A Question of Belief - Donna Leon


A Question of Belief is the 19th Commissario Brunetti novel but the first to swim into my ken.  It is very different to much contemporary Eurocrime - there is nothing noir about it, nor is it particularly a police procedural.  It certainly isn't a thriller - we're virtually a third of the way through before anybody dies.  Yet it is compelling, the compulsion to continue arising from the recognition that you are in the presence of extremely developed characters created by a writer utterly immersed in her world.

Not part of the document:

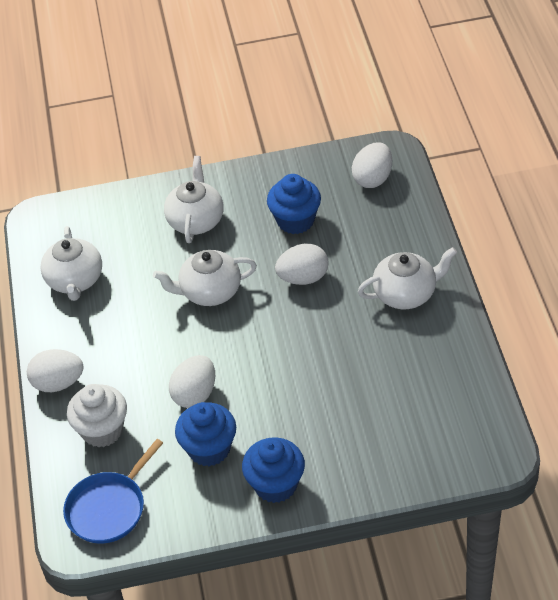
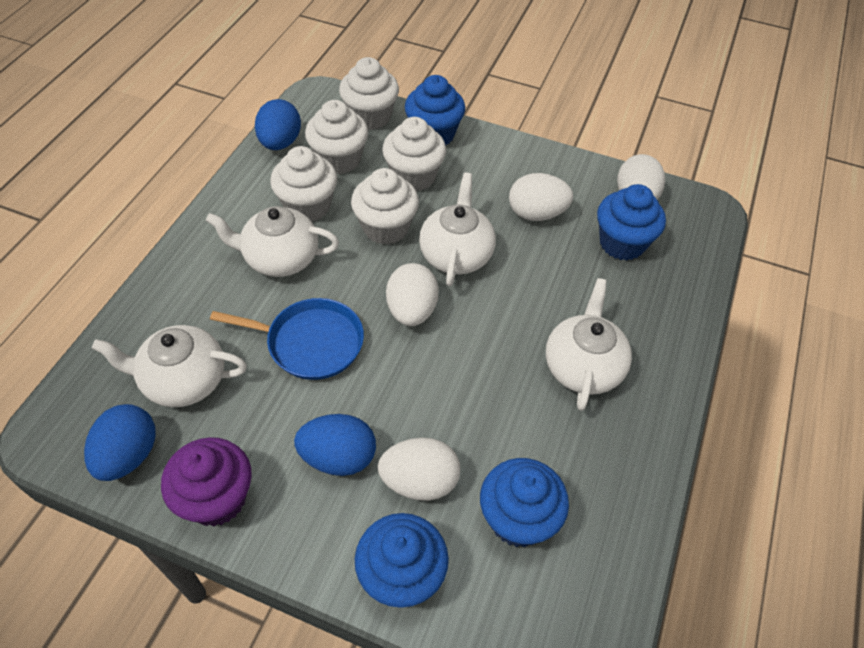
blue cupcake: [175,402,236,466] [242,437,305,503] [267,174,321,234] = 3 -> [355,513,449,608] [405,75,465,146] [480,458,569,547] [597,184,666,261] = 4
blue egg: none = 0 -> [84,404,156,481] [255,99,301,150] [294,414,376,476] = 3
purple cupcake: none = 0 -> [161,437,252,526] = 1
white cupcake: [67,384,127,448] = 1 -> [270,146,337,221] [305,100,368,174] [339,57,399,130] [351,168,419,245] [382,117,446,191] = 5

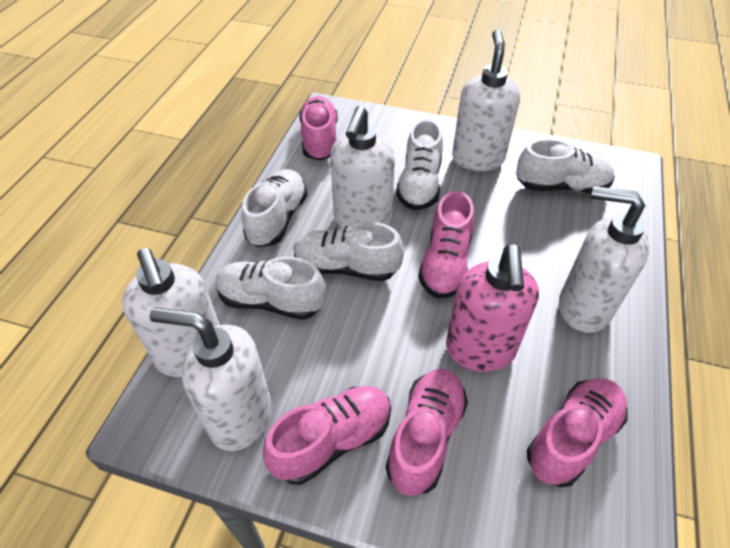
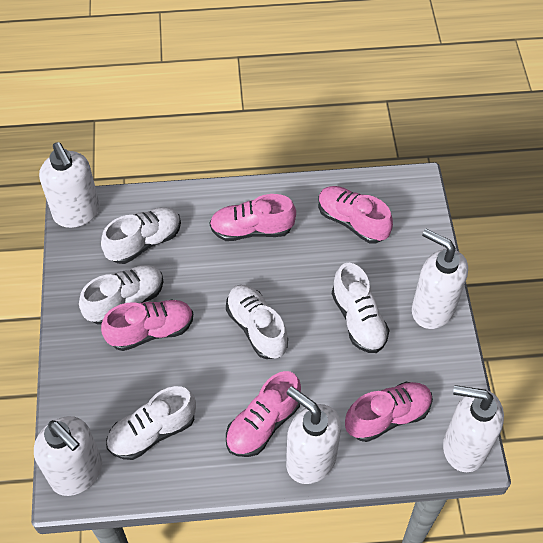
pink soap dispenser: [446,244,539,372] = 1 -> none = 0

In some senses it is old fashioned, certainly more Wallander than Harry Hole.  Venice is baking in the summer heat.  Everybody at the Questura is either on holiday already or imminently about to go on holiday.  Ispettore Vianello is worried about his aunt who has fallen under the thrall of a dodgy fortune-teller.  Toni Brusca from the Commune has uncovered worrying procedural errors at the Tribunale de Vezetia.  Cases are being ludicrously and unnecessarily delayed.  One name keeps appearing on the court documents, the usher Araldo Fortuna, a career civil servant well on his way to retirement who leaves quietly at home with his mother.  Then Fortuna is found dead, his head bashed in and semen in his rectum.  Holidays abandoned, Brunetti, Vianello and the indispensable Signorina Elettra investigate.

The plotting is so defly done it pretty much constitutes slieght of hand.  There is never a hint of the manipulation you so often get with traditional detective fiction.

I shall certainly be investigating others in the series.